§ TASK DETAILS: Apart from the images, repeat the data below exactly as written.

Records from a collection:
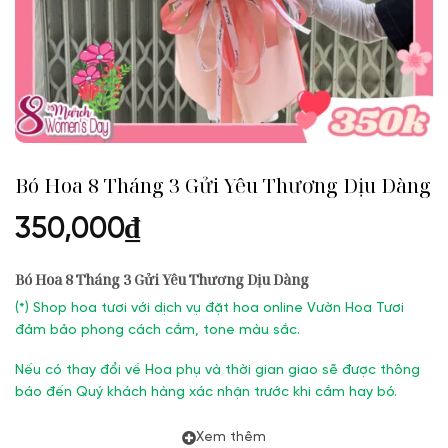
Bó Hoa 8 Tháng 3 Gửi Yêu Thương Dịu Dàng
350,000
₫
Bó Hoa 8 Tháng 3 Gửi Yêu Thương Dịu Dàng
(
*) Shop hoa tươi với dịch vụ đặt hoa online Vườn Hoa Tươi
đảm bảo phong cách cắm, tone màu sắc.
Nếu có thay đổi về Hoa phụ và thời gian giao sẽ được thông
báo đến Quý khách hàng xác nhận trước khi cắm hay bó.
Xem thêm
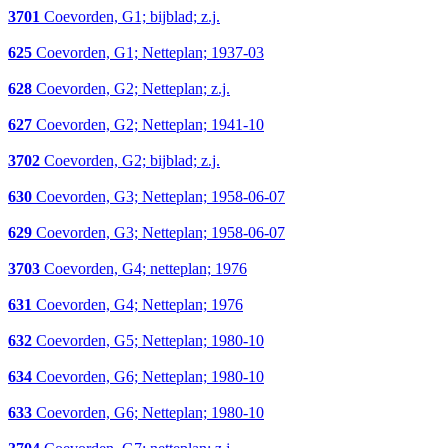
3701
Coevorden, G1; bijblad; z.j.
625
Coevorden, G1; Netteplan; 1937-03
628
Coevorden, G2; Netteplan; z.j.
627
Coevorden, G2; Netteplan; 1941-10
3702
Coevorden, G2; bijblad; z.j.
630
Coevorden, G3; Netteplan; 1958-06-07
629
Coevorden, G3; Netteplan; 1958-06-07
3703
Coevorden, G4; netteplan; 1976
631
Coevorden, G4; Netteplan; 1976
632
Coevorden, G5; Netteplan; 1980-10
634
Coevorden, G6; Netteplan; 1980-10
633
Coevorden, G6; Netteplan; 1980-10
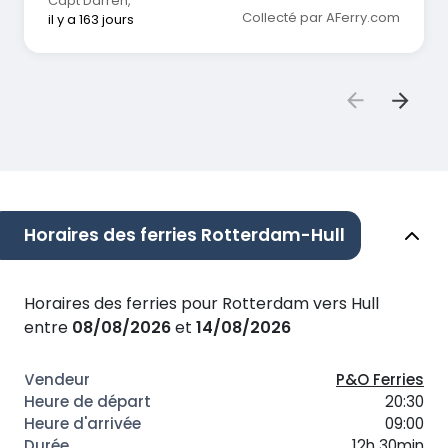
Capt Darren
,
Collecté par AFerry.com
il y a 163 jours
Horaires des ferries Rotterdam-Hull
Horaires des ferries pour Rotterdam vers Hull
entre
08/08/2026
et
14/08/2026
P&O Ferries
20:30
09:00
12h 30min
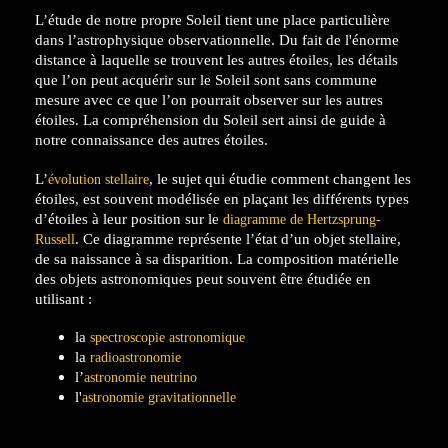
L’étude de notre propre Soleil tient une place particulière
dans l’astrophysique observationnelle. Du fait de l'énorme
distance à laquelle se trouvent les autres étoiles, les détails
que l’on peut acquérir sur le Soleil sont sans commune
mesure avec ce que l’on pourrait observer sur les autres
étoiles. La compréhension du Soleil sert ainsi de guide à
notre connaissance des autres étoiles.
L’
, le sujet qui étudie comment changent les
évolution stellaire
étoiles, est souvent modélisée en plaçant les différents types
d’étoiles à leur position sur le
diagramme de Hertzsprung-
. Ce diagramme représente l’état d’un objet stellaire,
Russell
de sa naissance à sa disparition. La composition matérielle
des objets astronomiques peut souvent être étudiée en
utilisant :
la
spectroscopie astronomique
la
radioastronomie
l’
astronomie neutrino
l'
astronomie gravitationnelle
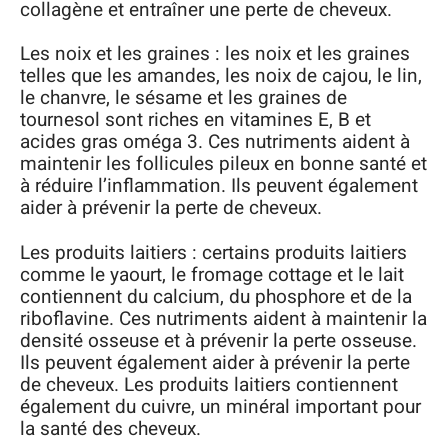
collagène et entraîner une perte de cheveux.
Les noix et les graines : les noix et les graines
telles que les amandes, les noix de cajou, le lin,
le chanvre, le sésame et les graines de
tournesol sont riches en vitamines E, B et
acides gras oméga 3. Ces nutriments aident à
maintenir les follicules pileux en bonne santé et
à réduire l’inflammation. Ils peuvent également
aider à prévenir la perte de cheveux.
Les produits laitiers : certains produits laitiers
comme le yaourt, le fromage cottage et le lait
contiennent du calcium, du phosphore et de la
riboflavine. Ces nutriments aident à maintenir la
densité osseuse et à prévenir la perte osseuse.
Ils peuvent également aider à prévenir la perte
de cheveux. Les produits laitiers contiennent
également du cuivre, un minéral important pour
la santé des cheveux.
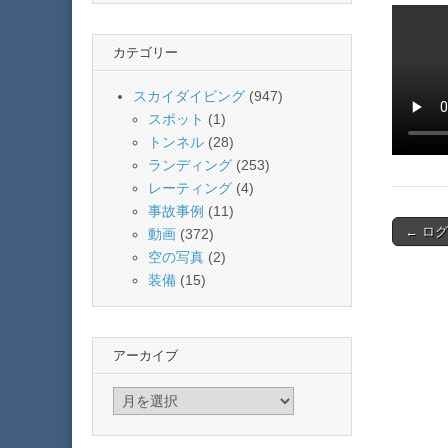
カテゴリー
スカイダイビング
(947)
スポット
(1)
トンネル
(28)
ランディング
(253)
レーティング
(4)
事故事例
(11)
Post
← ログ
動画
(372)
navigat
空の写真
(2)
装備
(15)
アーカイブ
ア
ー
カ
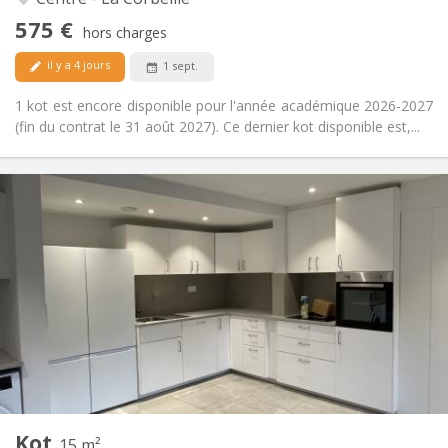
studieuse
575 €
Non
Accès PMR:
hors charges
Non-fumeur
Fumeur:
il y a 4 jours
1 sept.
Non
Animaux de compagnie:
1 kot est encore disponible pour l'année académique 2026-2027
(fin du contrat le 31 août 2027). Ce dernier kot disponible est,...
Infos Pratiques
455 €
Loyer:
100 €
Charges:
12 mois
Durée:
Acceptée
Domiciliation:
Aménagement
Privée
Salle de bain:
Commune
Cuisine:
2
15 m
Superficie:
2
Pièces privées:
Kot
Autre
15 m²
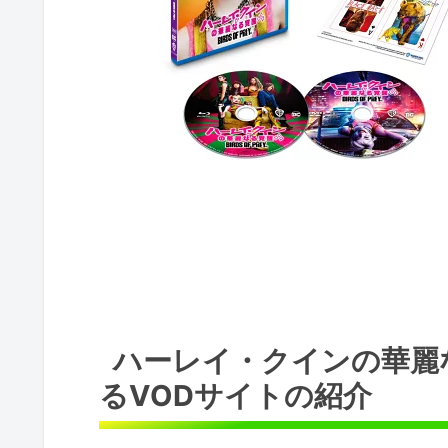
ハーレイ・クインの華麗
るVODサイトの紹介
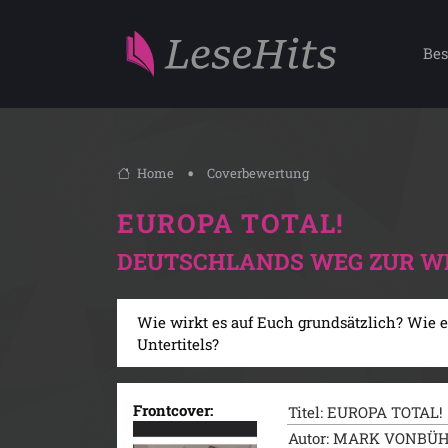
Bes
Home
Coverbewertung
EUROPA TOTAL!
DEUTSCHLANDS WEG ZUR 
Wie wirkt es auf Euch grundsätzlich? Wie e
Untertitels?
Frontcover:
Titel: EUROPA TOTAL!
Autor: MARK VONBÜ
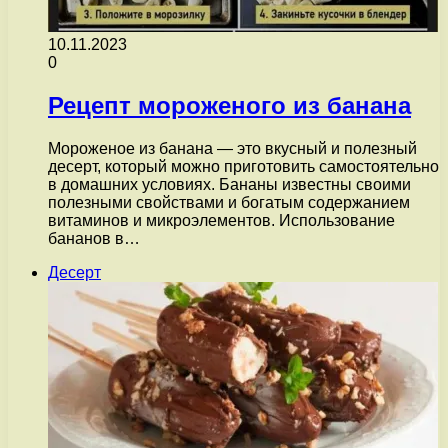
10.11.2023
0
Рецепт мороженого из банана
Мороженое из банана — это вкусный и полезный
десерт, который можно приготовить самостоятельно
в домашних условиях. Бананы известны своими
полезными свойствами и богатым содержанием
витаминов и микроэлементов. Использование
бананов в…
Десерт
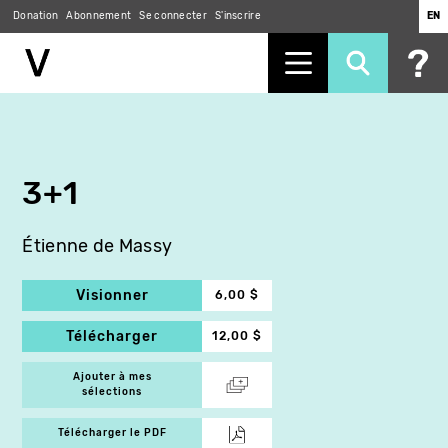
Donation
Abonnement
Se connecter
S'inscrire
EN
Aller
au
contenu
principal
3+1
Étienne de Massy
Visionner
6,00 $
Télécharger
12,00 $
Ajouter à mes
sélections
Télécharger le PDF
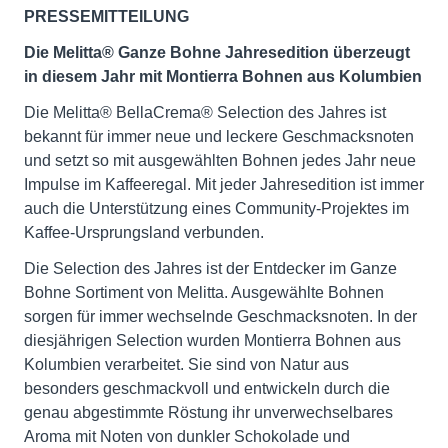
PRESSEMITTEILUNG
Die Melitta® Ganze Bohne Jahresedition überzeugt
in diesem Jahr mit Montierra Bohnen aus Kolumbien
Die Melitta® BellaCrema® Selection des Jahres ist
bekannt für immer neue und leckere Geschmacksnoten
und setzt so mit ausgewählten Bohnen jedes Jahr neue
Impulse im Kaffeeregal. Mit jeder Jahresedition ist immer
auch die Unterstützung eines Community-Projektes im
Kaffee-Ursprungsland verbunden.
Die Selection des Jahres ist der Entdecker im Ganze
Bohne Sortiment von Melitta. Ausgewählte Bohnen
sorgen für immer wechselnde Geschmacksnoten. In der
diesjährigen Selection wurden Montierra Bohnen aus
Kolumbien verarbeitet. Sie sind von Natur aus
besonders geschmackvoll und entwickeln durch die
genau abgestimmte Röstung ihr unverwechselbares
Aroma mit Noten von dunkler Schokolade und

§ REPLY TO THE EXERCISE:
Bó Hoa 8 Tháng 3 Gửi Yêu Thương Dịu Dàng
350,000
₫
Bó Hoa 8 Tháng 3 Gửi Yêu Thương Dịu Dàng
(
*) Shop hoa tươi với dịch vụ đặt hoa online Vườn Hoa Tươi
đảm bảo phong cách cắm, tone màu sắc.
Nếu có thay đổi về Hoa phụ và thời gian giao sẽ được thông
báo đến Quý khách hàng xác nhận trước khi cắm hay bó.
Xem thêm
3701
Coevorden, G1; bijblad; z.j.
625
Coevorden, G1; Netteplan; 1937-03
628
Coevorden, G2; Netteplan; z.j.
627
Coevorden, G2; Netteplan; 1941-10
3702
Coevorden, G2; bijblad; z.j.
630
Coevorden, G3; Netteplan; 1958-06-07
629
Coevorden, G3; Netteplan; 1958-06-07
3703
Coevorden, G4; netteplan; 1976
631
Coevorden, G4; Netteplan; 1976
632
Coevorden, G5; Netteplan; 1980-10
634
Coevorden, G6; Netteplan; 1980-10
633
Coevorden, G6; Netteplan; 1980-10
Capt Darren
,
Collecté par AFerry.com
il y a 163 jours
Horaires des ferries Rotterdam-Hull
Horaires des ferries pour Rotterdam vers Hull
entre
08/08/2026
et
14/08/2026
P&O Ferries
20:30
09:00
12h 30min
L’étude de notre propre Soleil tient une place particulière
dans l’astrophysique observationnelle. Du fait de l'énorme
distance à laquelle se trouvent les autres étoiles, les détails
que l’on peut acquérir sur le Soleil sont sans commune
mesure avec ce que l’on pourrait observer sur les autres
étoiles. La compréhension du Soleil sert ainsi de guide à
notre connaissance des autres étoiles.
L’
, le sujet qui étudie comment changent les
évolution stellaire
étoiles, est souvent modélisée en plaçant les différents types
d’étoiles à leur position sur le
diagramme de Hertzsprung-
. Ce diagramme représente l’état d’un objet stellaire,
Russell
de sa naissance à sa disparition. La composition matérielle
des objets astronomiques peut souvent être étudiée en
utilisant :
la
spectroscopie astronomique
la
radioastronomie
l’
astronomie neutrino
l'
astronomie gravitationnelle
collagène et entraîner une perte de cheveux.
Les noix et les graines : les noix et les graines
telles que les amandes, les noix de cajou, le lin,
le chanvre, le sésame et les graines de
tournesol sont riches en vitamines E, B et
acides gras oméga 3. Ces nutriments aident à
maintenir les follicules pileux en bonne santé et
à réduire l’inflammation. Ils peuvent également
aider à prévenir la perte de cheveux.
Les produits laitiers : certains produits laitiers
comme le yaourt, le fromage cottage et le lait
contiennent du calcium, du phosphore et de la
riboflavine. Ces nutriments aident à maintenir la
densité osseuse et à prévenir la perte osseuse.
Ils peuvent également aider à prévenir la perte
de cheveux. Les produits laitiers contiennent
également du cuivre, un minéral important pour
la santé des cheveux.
カテゴリー
スカイダイビング
(947)
スポット
(1)
トンネル
(28)
ランディング
(253)
レーティング
(4)
事故事例
(11)
Post
← ログ
動画
(372)
navigat
空の写真
(2)
装備
(15)
アーカイブ
ア
ー
カ
studieuse
575 €
Non
Accès PMR:
hors charges
Non-fumeur
Fumeur:
il y a 4 jours
1 sept.
Non
Animaux de compagnie:
1 kot est encore disponible pour l'année académique 2026-2027
(fin du contrat le 31 août 2027). Ce dernier kot disponible est,...
Infos Pratiques
455 €
Loyer:
100 €
Charges:
12 mois
Durée:
Acceptée
Domiciliation:
Aménagement
Privée
Salle de bain:
Commune
Cuisine:
2
15 m
Superficie:
2
Pièces privées:
Kot
Autre
15 m²
ハーレイ・クインの華麗
るVODサイトの紹介
Bes
Home
Coverbewertung
EUROPA TOTAL!
DEUTSCHLANDS WEG ZUR 
Wie wirkt es auf Euch grundsätzlich? Wie e
Untertitels?
Frontcover:
Titel: EUROPA TOTAL!
Autor: MARK VONBÜ
10.11.2023
0
Рецепт мороженого из банана
Мороженое из банана — это вкусный и полезный
десерт, который можно приготовить самостоятельно
в домашних условиях. Бананы известны своими
полезными свойствами и богатым содержанием
витаминов и микроэлементов. Использование
бананов в…
Десерт
Donation
Abonnement
Se connecter
S'inscrire
EN
Aller
au
contenu
principal
3+1
Étienne de Massy
Visionner
6,00 $
Télécharger
12,00 $
Ajouter à mes
sélections
Télécharger le PDF
PRESSEMITTEILUNG
Die Melitta® Ganze Bohne Jahresedition überzeugt
in diesem Jahr mit Montierra Bohnen aus Kolumbien
Die Melitta® BellaCrema® Selection des Jahres ist
bekannt für immer neue und leckere Geschmacksnoten
und setzt so mit ausgewählten Bohnen jedes Jahr neue
Impulse im Kaffeeregal. Mit jeder Jahresedition ist immer
auch die Unterstützung eines Community-Projektes im
Kaffee-Ursprungsland verbunden.
Die Selection des Jahres ist der Entdecker im Ganze
Bohne Sortiment von Melitta. Ausgewählte Bohnen
sorgen für immer wechselnde Geschmacksnoten. In der
diesjährigen Selection wurden Montierra Bohnen aus
Kolumbien verarbeitet. Sie sind von Natur aus
besonders geschmackvoll und entwickeln durch die
genau abgestimmte Röstung ihr unverwechselbares
Aroma mit Noten von dunkler Schokolade und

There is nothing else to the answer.